The compact LED tester uses a low noise, sensitive and high resolution Ocean Optics spectrometer. The holder in the 10 inch diameter integrating sphere allows the precise positioning of the tested LED sources. The LED is powered with a programmable digital power supply. The current or voltage of the LED can be precisely determined while the colorimetric measurements are taken. For larger luminaires we can develop larger integrating cavity with photometrically optimized shape. The tester can take 10 spectra/second while the LED’s current can be changed in a predefined manner. The CIE standard colorimetric calculations are performed for each spectrum, using 1 nm step tables. The tester calculates the followings:

X, Y, Z, u, v color coordinates
PAL, SECAM, NTSC, SMPTE and Apple RGB coordinates
CMYK coordinates
Dominant wavelength
1, 4 and 10 McAdam ellipses in the measured or in the reference point
Total flux (lum)

For white LEDs the followings are calculated, too

CCT Correlated Color Temperature
CRI Color Retention Index

Beside the LED’s current, voltage and light spectrum, its temperature is measured 5 times per second. In this way the colorimetric data can be analyzed in the function of temperature, as well. Measurements are stored according to type, sample No. and measurement date. For a given LED type the software can make statistical calculations according to quality assurance demands and can display GO–NO GO decisions.

The user can arbitrary select one from D50, D55, D65 and D75 standard CIE sunlight sources and the device yields an intensive, homogeneous beam with the desired spectrum. Additionally, the user can select a temperature value from the 2500K to 10000 K interval and the programmable source emits light with the spectrum of the corresponding thermal radiator.
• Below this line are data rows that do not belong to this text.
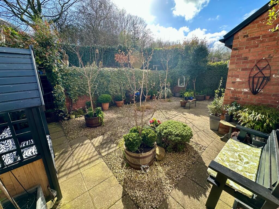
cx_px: 140
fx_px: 113
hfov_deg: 102.1
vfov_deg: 85.7
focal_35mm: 14
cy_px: 104
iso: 40
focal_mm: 2.22
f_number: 2.2
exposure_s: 1/509
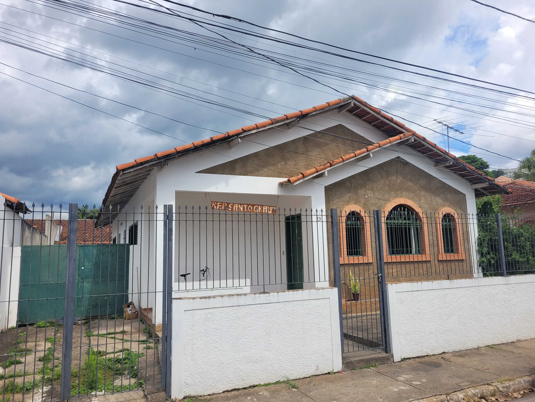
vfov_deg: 53.1
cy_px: 201
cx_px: 268
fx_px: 402
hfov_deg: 67.3
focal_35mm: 26
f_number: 1.8
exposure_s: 1/2600
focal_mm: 5.4
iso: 40
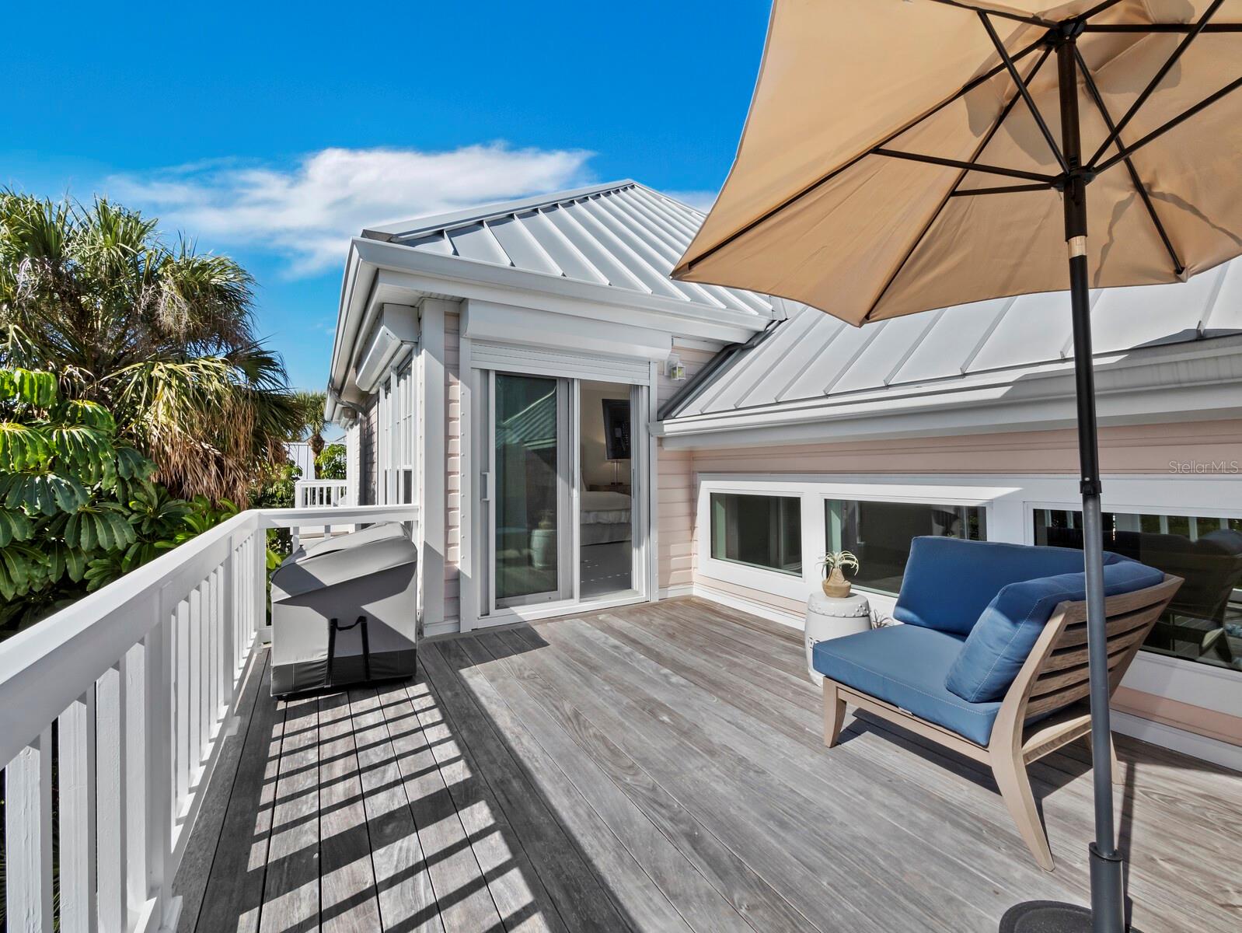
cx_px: 621
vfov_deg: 85.7
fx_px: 503
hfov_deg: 102.0
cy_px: 466
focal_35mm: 14
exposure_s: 1/250
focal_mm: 7
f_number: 11
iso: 320
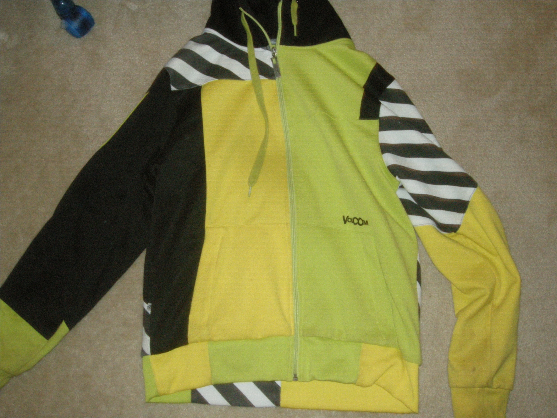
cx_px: 278
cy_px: 209
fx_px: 563
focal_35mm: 35
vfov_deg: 40.7
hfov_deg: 52.6
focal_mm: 7.5
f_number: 2.7
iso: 471
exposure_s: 1/60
The emitted light is composed of the light of high power digitally programmed UV-VIS LED array and the average deviation of its power spectrum from the desired one is less than 10 % in the 200 nm -1025 nm interval. The light output of the LEDs can be 2500 lumen and the intensity of the beam can be set between 10 W/m2 – 120 W/m2. The spectrum of the radiated beam is continuously monitored and the instrument automatically compensates for the temperature drift of the high power LEDs. The examined device can be placed on a Peltier regulated temperature stage to measure temperature dependent behavior of it.

This PC software processes the pictures of a PIXELTEQ SpectoCam-UV MSI (MultiSpectral Imaging) camera. SpectroCam-UV features a high speed continuously rotating filter wheel containing 8 interchangeable optical filters; combined with a scientific grade, UV enhanced CCD array. The software identifies shapes, contours and optical densities on the pictures. The found objects with their features are stored automatically. The user can associate categories and events to the pictures and a neural net can be trained according to these categories or events. Later the trained net can identify objects or events from the continuously taken pictures automatically.